FDR tour 1 – The ecology of leadership

Franklin Roosevelt was the most consequential president of the 20th Century and our United States would be very different w/o him. Studying FDR is one of my hobbies. He was a fantastically complex and interesting character. He broke all the rules of leadership and yet did it better than anyone else in this century. I have read dozens of books featuring or actual biographies. Of course, I have watched Roosevelt on “The American Experience” and the Ken Burns’ series. So I thought it was time to see his house at Hyde Park.

On the drive up from Virginia, we listened to the audiobook “FDR” by Jean Edward Smith. I listened to it before but it was good to hear it again and let CJ hear it for the first time. There was a lot to this man but here I want to address a particular part of his personal leadership style.
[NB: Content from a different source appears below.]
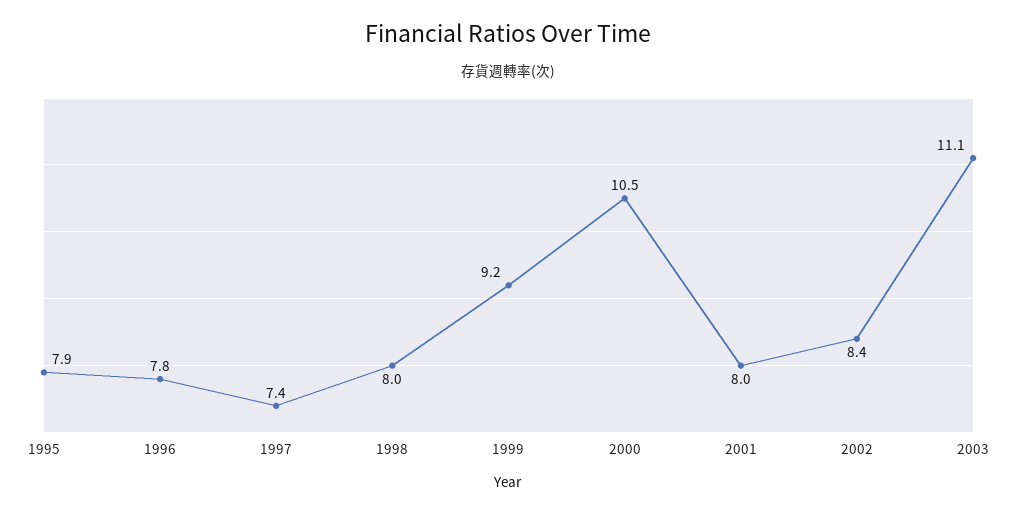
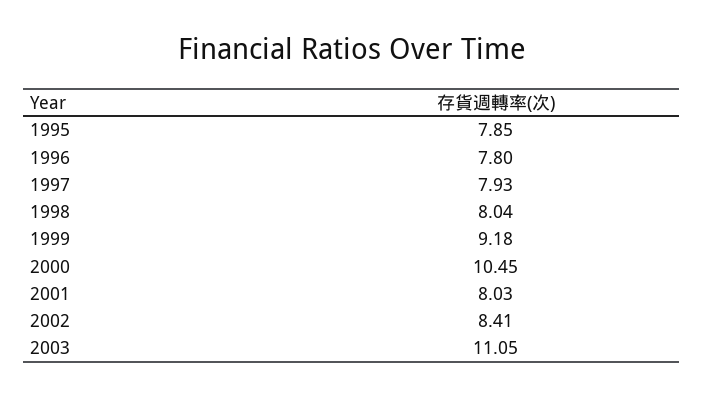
1997: 7.4 -> 7.93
Roosevelt was a tree-loving conservationist. You can certainly perceive this when you look around his estate at Hyde Park. He planted thousands of trees and even described himself as a tree farmer. The Civilian Conservation Corps was his favorite creation. I think that his appreciation of trees, soil and water influenced, permeated, his leadership style. He took an ecological approach to policy. He tried things, adapted the good parts, abandoned the bad ones and tried something else, i.e. try, observe, learn, and try again. It was an evolutionary process of variation and selection. FDR admitted that he did not know what outcomes would be. He commonly violated the ostensible rules of leadership by assigning many people to overlapping or even the same tasks and then letting them adapt to each other and to developing needs. Moreover, he understood that he needed to let things develop and not over control. He chose good people and usually let them do their jobs, but he was not indolent. He was monitoring the system, in an ecological way, i.e. not concerned with the details of the things but the seams and relationships among them. As a tree-loving conservationist myself, I think I recognize this style and its origins. Maybe I am reading too much into this, projecting too much, but it makes sense to me. FDR’s style is the indirect, development-systemic oriented logic of the ecosystem.
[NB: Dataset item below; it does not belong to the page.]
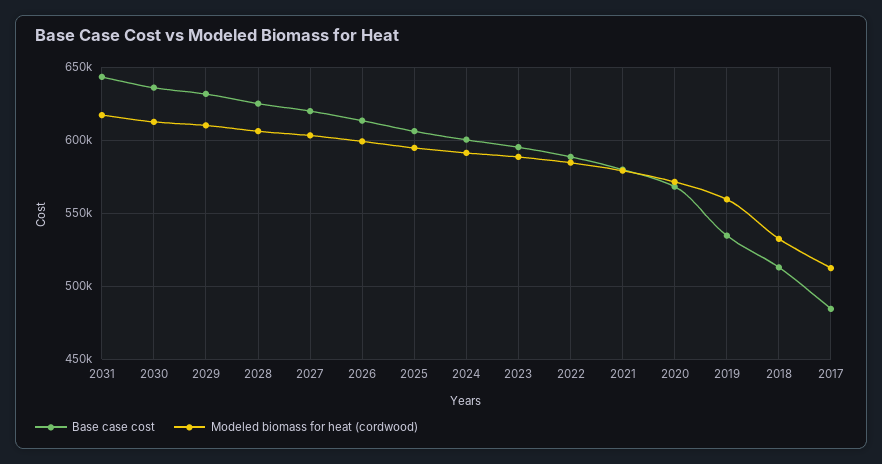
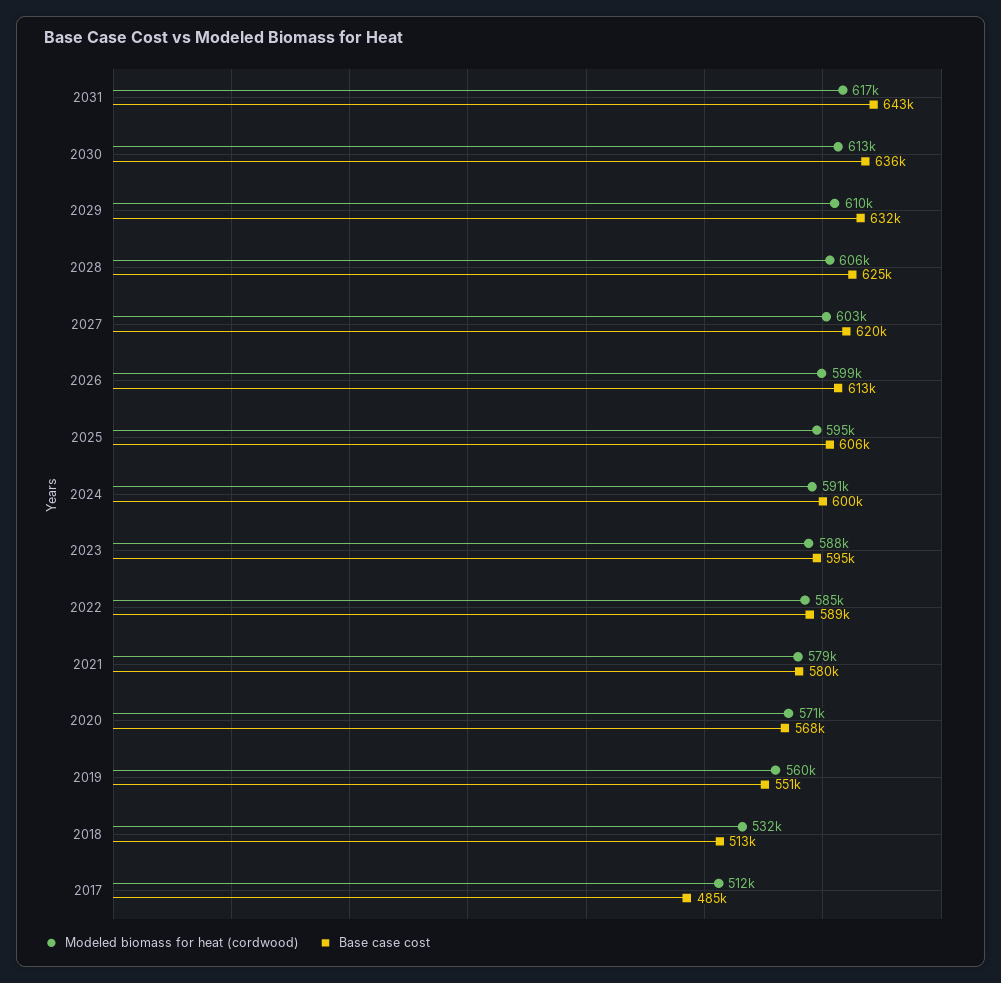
Base case cost, 2019: 535000 -> 551000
One side note – FDR started working on conservation from his first term in the NY Senate. He got appointed to the fish and game committee and reworked the rules. But he lost a fight with the timber industry when he tried to regulation timber cutting on private land. It was good he lost. His intentions were good but his understanding was flawed. Roosevelt introduced a bill in 1912 (The Roosevelt-Jones bill) session that would make it illegal to cut trees smaller than a certain size. In this, he was extrapolating from what they do with fish. You let the little fish go so that they can grow into big fish. Trees do not work like this. Some trees are just small and will never get any bigger. They are small for genetic or competitive reasons, but either way it is wise to cut them. Beyond that, you may need to clear largish areas – big trees and small – in order to create proper ecological conditions for particular species.

My first picture shows Chrissy sitting with Franklin & Eleanor. The next picture is a wonderful oak tree in front of a hay field. FDR postulated that the hay field was cleared for a long time, even before settlement by the Dutch, because the oak trees, like this one, had developed that open branching structure characteristic of a tree growing in open conditions. The picture after that are a series of New Deal posters talking about conservation and the last picture shows a really big hemlock tree. You would almost never find a hemlock naturally growing in the open like that. This hemlock has been part of a garden for more than a couple centuries.